Liminar reconhece poder requisitório da Defensoria Pública do Estado do Amazonas

Atualizado: Jul 1





Com decisão, Judiciário do AM reconhece legitimidade de poder requisitório de defensoras e defensores públicos


A Defensoria Pública do Estado do Amazonas (DPE-AM) obteve liminar que obriga o Município de Manaus a prestar informações sobre práticas adotadas pela Municipalidade quanto à utilização do medicamento cloroquina e hidroxicloroquina em pacientes acometidos com o coronavírus, vírus causador da Covid-19. A decisão judicial foi preferida no dia 17 de junho, pelo juiz Paulo Fernando de Britto Feitoza, da 4ª Vara da Fazenda Pública, em uma ação de obrigação de fazer com pedido de antecipação de tutela em caráter antecedente, movida pela DPE-AM depois que o município se negou a atender pedido de informações da Defensoria Pública Especializada na Promoção e Defesa dos Direitos Relacionados à Saúde.

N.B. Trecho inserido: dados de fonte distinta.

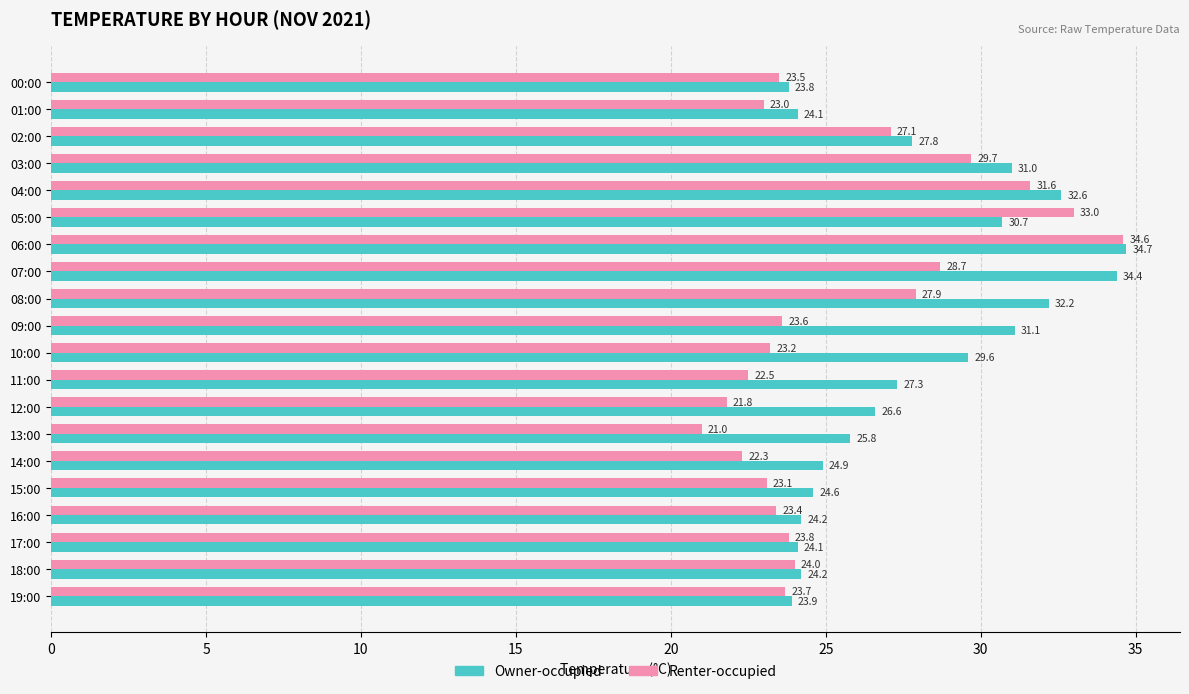

Which series has the largest total across all categories?

Owner-occupied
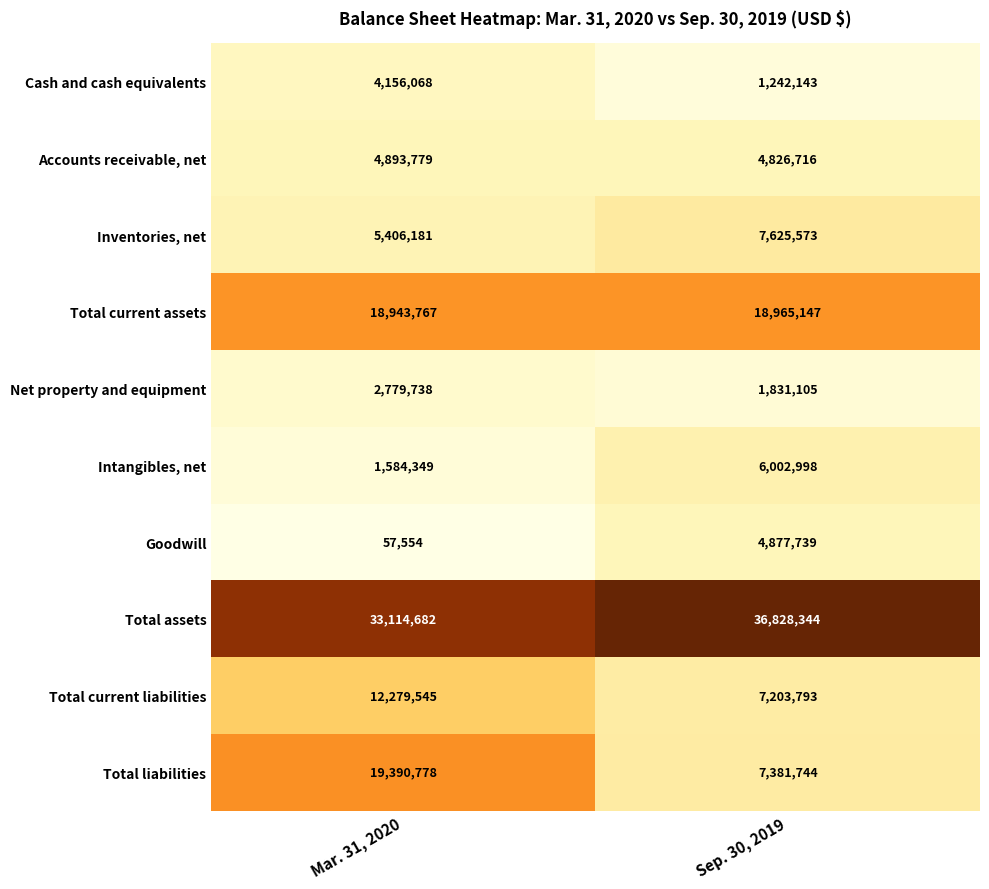

The Total liabilities series shows 7381744 at Sep. 30, 2019. True or false?

True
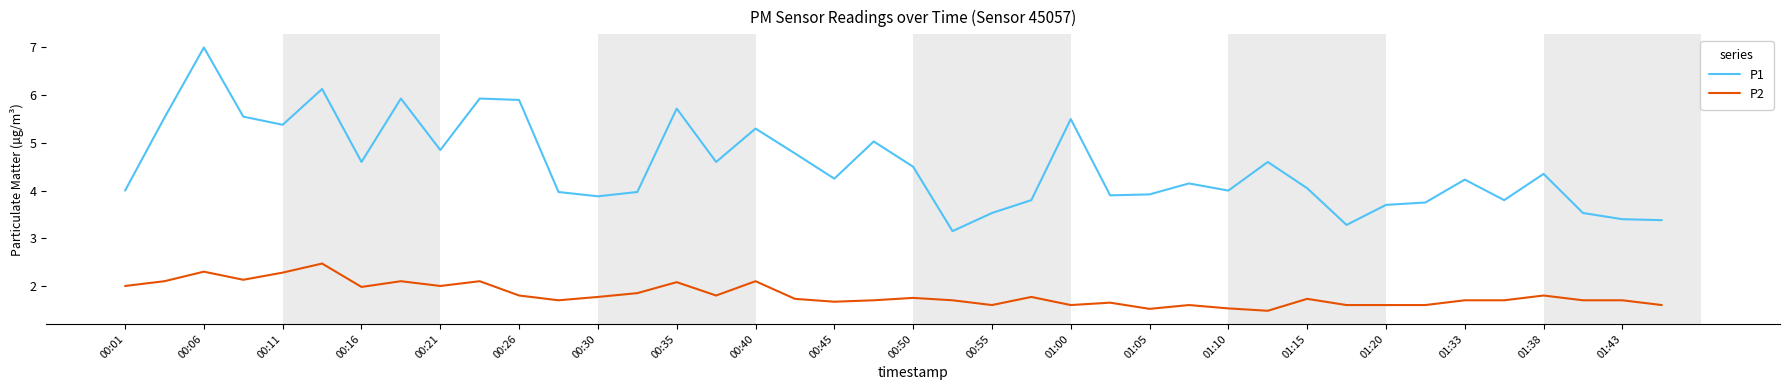

True or false: P2 and P1 cross at least once.

False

A decisão tem importância de alcance amplo, uma vez que reafirma a prerrogativa funcional de defensoras e defensores públicos de requisitar informações e documentos de autoridades públicas, cujo atendimento é obrigatório, podendo a recusa caracterizar crime de prevaricação ou desobediência do gestor responsável.


“Com essa decisão, o Judiciário reconhece a necessidade de reafirmar o poder requisitório da Defensoria Pública, na qualidade de ente com legitimidade para atuação em direitos transindividuais tanto na esfera extrajudicial como na esfera judicial”, ressalta o defensor Arlindo Gonçalves, responsável pela Defensoria Especializada em Saúde, que lembra que a Defensoria tem um papel de realização da Justiça que vai muito além do ajuizamento de ações.


A liminar determina que o município preste as informações solicitadas no prazo de 5 dias. O descumprimento da ordem ensejará a aplicação de multa diária fixada em R$ 1 mil, no limite de 30 dias-multa.


De acordo com a decisão, o gestor público responsável pela obrigação fica ainda advertido sobre a possibilidade de responder pelo crime de desobediência e por ato de improbidade administrativa em caso de descumprimento da ordem.


Na ação, a Defensoria Pública ressaltou que, embora tenha requisitado expressamente os esclarecimentos ao Município de Manaus sobre o protocolo farmacêutico adotado no âmbito municipal para pacientes com Covid-19, este, na pessoa do secretário municipal de Saúde, encaminhou ofício em resposta recusando-se expressamente a prestar as informações requisitadas por uma comunicação oficial da Defensoria Pública, entendendo pela sua não obrigatoriedade.


Para justificar a negativa de resposta aos questionamentos, o Município de Manaus se baseou em um julgamento do Supremo Tribunal Federal (STF) de 2010, em que se entendeu que defensoras e defensores públicos não teriam poder requisitório e que, portanto, os entes públicos não estariam obrigados a responder requerimentos de informação, por exemplo. No entanto, esse julgamento tratou especificamente de dispositivo da Constituição Estadual do Rio de Janeiro, não possuindo eficácia sobre os demais diplomas normativos que não foram objeto do controle de constitucionalidade.


A Defensoria entende que a negativa do Município de Manaus em responder aos questionamentos fere a sua prerrogativa funcional, bem como prejudica o direito constitucional de acesso à justiça dos assistidos por ela representados, além de violar o princípio da publicidade dos atos do Poder Público.


“Ao conceder a liminar, o juiz traz o argumento mais recente e foge do argumento mais retrógrado, utilizado pelo município. O ministro Gilmar Mendes proferiu decisão, há algumas semanas, na ADI 4.636 (Ação Direta de Inconstitucionalidade), que se distingue da decisão de 2010, quando se confundiu a Defensoria Pública com advocacia privada. Hoje está bem claro, sobretudo após a Emenda Constitucional 80 (que alterou capítulo sobre as funções essenciais à Justiça) que a Defensoria Pública tem a sua autonomia reconhecida, tem um papel importante na proteção aos direitos dos vulneráveis, inclusive na atuação na esfera coletiva. Isso justifica esse argumento trazido pelo juiz Paulo Feitoza, na medida em que não seria coerente reconhecer o papel do defensor público de guardião dos direitos coletivos, se ele não tem instrumentos para atuar extrajudicialmente”, afirma o defensor Arlindo Gonçalves.


Em sua decisão, o juiz entende que “ao promover a recusa dos préstimos de informações à Defensoria Pública, o Município de Manaus, além de deixar de observar os termos da legislação vigente, importou também no grave equívoco de dificultar a defesa de interesses coletivos, especialmente aqueles ligados à saúde, que no momento atual, diante da pandemia vivida por todos, tem sido os que mais vem sofrendo limitações e injustiças”.


O Município de Manaus aguarda ser notificado.